Results and displays have dropped off since Jackson was handed the manager’s job on a permanent basis in the middle of December. The wins over Sunderland, Plymouth and Ipswich Town during his caretaker spell are undoubtedly the standout performances.

But at least some of the intensity and tempo of their pressing play has dissipated. Tuesday night was the kind of uninspired showing that put Nigel Adkins in trouble.

Jackson made seven changes from the side that beat Fleetwood at the weekend but the desire to progress was still apparent just from a glance at his options on the bench.

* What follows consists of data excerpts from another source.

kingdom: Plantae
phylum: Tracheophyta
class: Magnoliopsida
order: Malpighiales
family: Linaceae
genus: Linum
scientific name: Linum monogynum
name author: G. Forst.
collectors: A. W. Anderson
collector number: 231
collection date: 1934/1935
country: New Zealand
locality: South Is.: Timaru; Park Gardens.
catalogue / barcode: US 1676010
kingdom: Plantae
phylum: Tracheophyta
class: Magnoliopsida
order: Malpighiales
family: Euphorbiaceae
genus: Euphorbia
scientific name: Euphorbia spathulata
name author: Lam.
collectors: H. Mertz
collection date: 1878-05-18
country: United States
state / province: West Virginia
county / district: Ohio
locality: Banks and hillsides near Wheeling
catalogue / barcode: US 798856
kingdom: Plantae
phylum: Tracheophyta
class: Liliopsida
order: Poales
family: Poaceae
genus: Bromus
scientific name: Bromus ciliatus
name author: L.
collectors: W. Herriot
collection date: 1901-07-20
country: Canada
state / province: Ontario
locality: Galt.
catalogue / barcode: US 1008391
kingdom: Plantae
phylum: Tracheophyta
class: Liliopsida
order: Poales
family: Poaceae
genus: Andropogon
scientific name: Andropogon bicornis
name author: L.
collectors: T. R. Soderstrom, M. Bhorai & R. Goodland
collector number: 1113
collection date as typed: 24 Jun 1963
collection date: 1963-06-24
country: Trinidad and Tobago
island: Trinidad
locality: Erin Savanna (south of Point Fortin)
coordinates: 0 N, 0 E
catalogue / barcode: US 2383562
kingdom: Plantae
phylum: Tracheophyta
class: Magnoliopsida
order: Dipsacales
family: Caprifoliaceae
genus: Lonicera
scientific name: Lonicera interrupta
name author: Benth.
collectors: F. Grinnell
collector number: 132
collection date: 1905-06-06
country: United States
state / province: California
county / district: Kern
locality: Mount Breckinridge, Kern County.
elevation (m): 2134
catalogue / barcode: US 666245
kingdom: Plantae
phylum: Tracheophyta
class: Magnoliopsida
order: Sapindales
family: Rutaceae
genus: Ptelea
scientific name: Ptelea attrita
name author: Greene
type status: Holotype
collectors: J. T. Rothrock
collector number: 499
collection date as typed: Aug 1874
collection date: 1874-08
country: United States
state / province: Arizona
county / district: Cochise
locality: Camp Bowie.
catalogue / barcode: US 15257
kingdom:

That Charlton led at the interval was more to do with clinical finishing than any kind of control over the feisty hosts.

Charlton Athletic’s Mason Burstow (right) scores their side’s first goal of the game during the Papa John’s Trophy quarter-final match at Victoria Park, Hartlepool.

Joe Grey scooped over Craig MacGillivray to give Pools a perfect start but the predatory Mason Burstow struck in the 17th minute.

Ben Killip saved the striker’s initial effort with his legs but the teenager, already attracting interest from clubs higher up the food chain, headed the rebound into an unguarded net.

Alex Gilbey put Charlton ahead just after the half-hour mark. Ben Purrington and Conor Washington both went for Jonathan Leko’s far-post cross, doing enough to find Gilbey for a smart swivel and finish.

Charlton’s forward play became even less effective once the action resumed. Hartlepool moved the ball quicker and with more purpose.

Luke Molyneux curled past MacGillivray to make it 2-2. You could not fault the strike, but you certainly could not say the same for the time and space he was afforded to shift it on to his stronger left foot.

When it came to penalties, you had a bad feeling as Elliot Lee walked up to take Charlton’s fourth spot-kick.

The Luton loanee is struggling for form and did not exude confidence as he spotted the ball. Killip had gone the wrong way for the first three efforts – dispatched by Washington, Gilbey and Sean Clare. He dived to his right again and Lee’s penalty lacked both power and placement.

The chance for some glory, and silverware, is gone. The immediate target for Charlton’s players is to climb into a more respectable league position.

Six of their next eight matches are against clubs that are in the top 10 – including three of the top four.

It’s either swim….or sink lower into the murky depths.